For a while during this cycle, I even met that broken desperation with accusations of narcissism and gaslighting. This only caused him to shut down further.


And don’t even get me started on two autistics trying to fix their miscommunications about sex.


Last night we had a special date planned. By the end of the day, he was withdrawn and unable to communicate with me in any reassuring way that he wanted to have this date. He was determined not to let me down and willing to push himself to have sex he didn’t want in order to fulfill his promise to me that we would have this time together. He had placed so much pressure on himself, that he was projecting energy that was anything but intimate. I felt anxiety in my gut. I hesitated about allowing this date to continue. He insisted everything was fine.


But I am attuned with myself, and with him. I made a commitment months ago to fix this relationship and it was my turn to show up for him- regardless of his denial. I knew what I felt. And because I have developed my discernment through my spiritual practice, as well as chosen to see and believe that he loves me and wants to make me happy- I knew it was my turn to meet him with my higher self. My flesh and all of its desires were secondary to this opportunity to build trust, provide reassurance and create safety between us. Sex could happen another time.


Eventually, with gentle coaxing, he confessed he was not up for the activities. Not because he didn’t want to, but because he was exhausted. Working himself up into the fear of potentially disappointing me and building more resentment between us, his tone wasn’t soft like mine. It was not sweet. It was sharp and defensive. 


I turned off my ego and my physical ears, and I opened up my heart. I even placed my hand on his heart and reassured him that I am here, I care about his happiness just as much as mine and I was not upset- I was trying to love him.

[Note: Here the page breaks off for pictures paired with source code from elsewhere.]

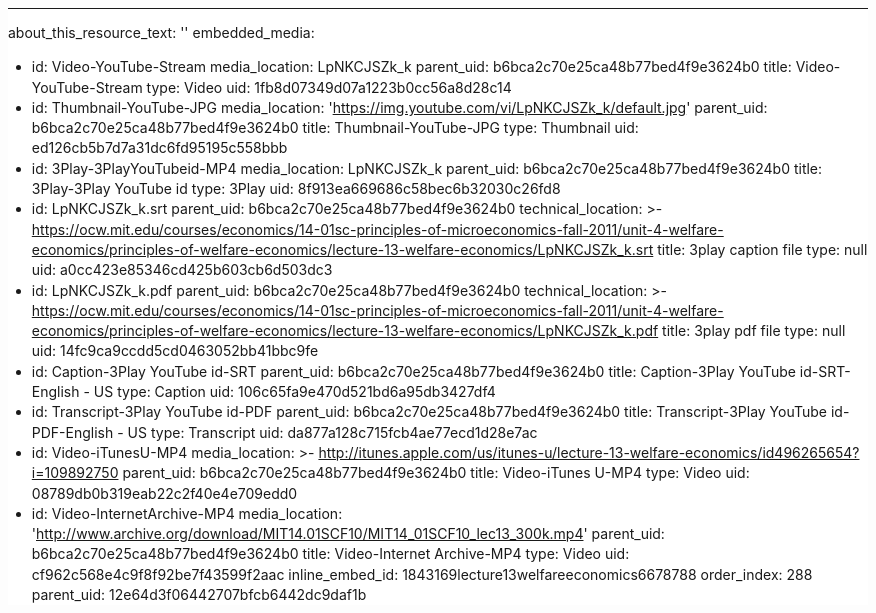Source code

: ---
about_this_resource_text: ''
embedded_media:
  - id: Video-YouTube-Stream
    media_location: LpNKCJSZk_k
    parent_uid: b6bca2c70e25ca48b77bed4f9e3624b0
    title: Video-YouTube-Stream
    type: Video
    uid: 1fb8d07349d07a1223b0cc56a8d28c14
  - id: Thumbnail-YouTube-JPG
    media_location: 'https://img.youtube.com/vi/LpNKCJSZk_k/default.jpg'
    parent_uid: b6bca2c70e25ca48b77bed4f9e3624b0
    title: Thumbnail-YouTube-JPG
    type: Thumbnail
    uid: ed126cb5b7d7a31dc6fd95195c558bbb
  - id: 3Play-3PlayYouTubeid-MP4
    media_location: LpNKCJSZk_k
    parent_uid: b6bca2c70e25ca48b77bed4f9e3624b0
    title: 3Play-3Play YouTube id
    type: 3Play
    uid: 8f913ea669686c58bec6b32030c26fd8
  - id: LpNKCJSZk_k.srt
    parent_uid: b6bca2c70e25ca48b77bed4f9e3624b0
    technical_location: >-
      https://ocw.mit.edu/courses/economics/14-01sc-principles-of-microeconomics-fall-2011/unit-4-welfare-economics/principles-of-welfare-economics/lecture-13-welfare-economics/LpNKCJSZk_k.srt
    title: 3play caption file
    type: null
    uid: a0cc423e85346cd425b603cb6d503dc3
  - id: LpNKCJSZk_k.pdf
    parent_uid: b6bca2c70e25ca48b77bed4f9e3624b0
    technical_location: >-
      https://ocw.mit.edu/courses/economics/14-01sc-principles-of-microeconomics-fall-2011/unit-4-welfare-economics/principles-of-welfare-economics/lecture-13-welfare-economics/LpNKCJSZk_k.pdf
    title: 3play pdf file
    type: null
    uid: 14fc9ca9ccdd5cd0463052bb41bbc9fe
  - id: Caption-3Play YouTube id-SRT
    parent_uid: b6bca2c70e25ca48b77bed4f9e3624b0
    title: Caption-3Play YouTube id-SRT-English - US
    type: Caption
    uid: 106c65fa9e470d521bd6a95db3427df4
  - id: Transcript-3Play YouTube id-PDF
    parent_uid: b6bca2c70e25ca48b77bed4f9e3624b0
    title: Transcript-3Play YouTube id-PDF-English - US
    type: Transcript
    uid: da877a128c715fcb4ae77ecd1d28e7ac
  - id: Video-iTunesU-MP4
    media_location: >-
      http://itunes.apple.com/us/itunes-u/lecture-13-welfare-economics/id496265654?i=109892750
    parent_uid: b6bca2c70e25ca48b77bed4f9e3624b0
    title: Video-iTunes U-MP4
    type: Video
    uid: 08789db0b319eab22c2f40e4e709edd0
  - id: Video-InternetArchive-MP4
    media_location: 'http://www.archive.org/download/MIT14.01SCF10/MIT14_01SCF10_lec13_300k.mp4'
    parent_uid: b6bca2c70e25ca48b77bed4f9e3624b0
    title: Video-Internet Archive-MP4
    type: Video
    uid: cf962c568e4c9f8f92be7f43599f2aac
inline_embed_id: 1843169lecture13welfareeconomics6678788
order_index: 288
parent_uid: 12e64d3f06442707bfcb6442dc9daf1b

I also emphasized that despite however we choose to make love or fuck, my pussy is sacred. He is not welcome to enter my body holding in these emotions and inserting them into me. That was not what I wanted, nor would it be ethical. If the genders were reversed-it would be deeply disturbing if I could see he was not enthusiastic about our plans and did them anyway, simply because he was willing to- his motivation being to avoid potentially bad results later. That is never okay.


He softened. Not into my arms with tears of relief, not with sweet kisses or words of love. That’s not usually how men soften. He let his eyes get watery and he stayed, rather than withdrawing. We sat in the quiet together, hands touching because I insisted he put his hand in mine to solidify the bond was still intact. 


I could deal with my disappointment later, this moment was bigger than temporary hurt feelings or physical release. This moment was about healing something in him that I had scarred, but was there long before he met me. I gave him the option without an unpleasant tone:


What do you need?

Would you like to be alone for the night?

Would you like to just relax together?


Because I had taken the time to accommodate his nervous system and recognize his humanity, rather than beat him up emotionally for not meeting my expectations- he chose to spend the rest of his evening watching stupid television with me, snuggled up and laughing.


There will be moments that pausing to change our energy, our perspective - can entirely change the situation and, over time, the relationship. Merely choosing to believe that whatever is going on with the man in our life and his weird behavior- is because he loves us and he’s lost- shifts our reality. He's scared. He’s uncertain. He’s vulnerable in ways we may not even be aware of. Too often, our need to protect ourselves as women results in us unleashing feminine rage which deepens those fears, anxieties and emotional trenches for our partners. 



Men, deep down, want so badly to make us happy and to feel that they deserve our love. We’re often too convinced that they do not- that we make sure they can’t attain it when they need it most. 


Spiritually grounded women have a responsibility to attend to those needs, when we can. While I recognize that not everyone deserves our labor and our softness in this way…I have to ask you sister…


If he doesn’t deserve it…why are you with him?

Are you waiting for him to change?


How’s meeting him with ego, reactivity and aggression working out for you?


He has been disconnected from the feminine his entire life, and in many cases, deeply wounded by her. If you don’t want to heal him as part of our collective consciousness- that’s fine! But don’t stick around to deepen both of your wounds. Pick a door, walk through it and don’t waver in your decision. 


You command the space within a relationship. You set the pace. Sometimes, that requires a little more finesse than we’ve been socialized to provide. No one responds to yelling, withdrawal and denial of affection with positive behavior and willingness to be vulnerable. They respond to it with fear and the need for self-preservation.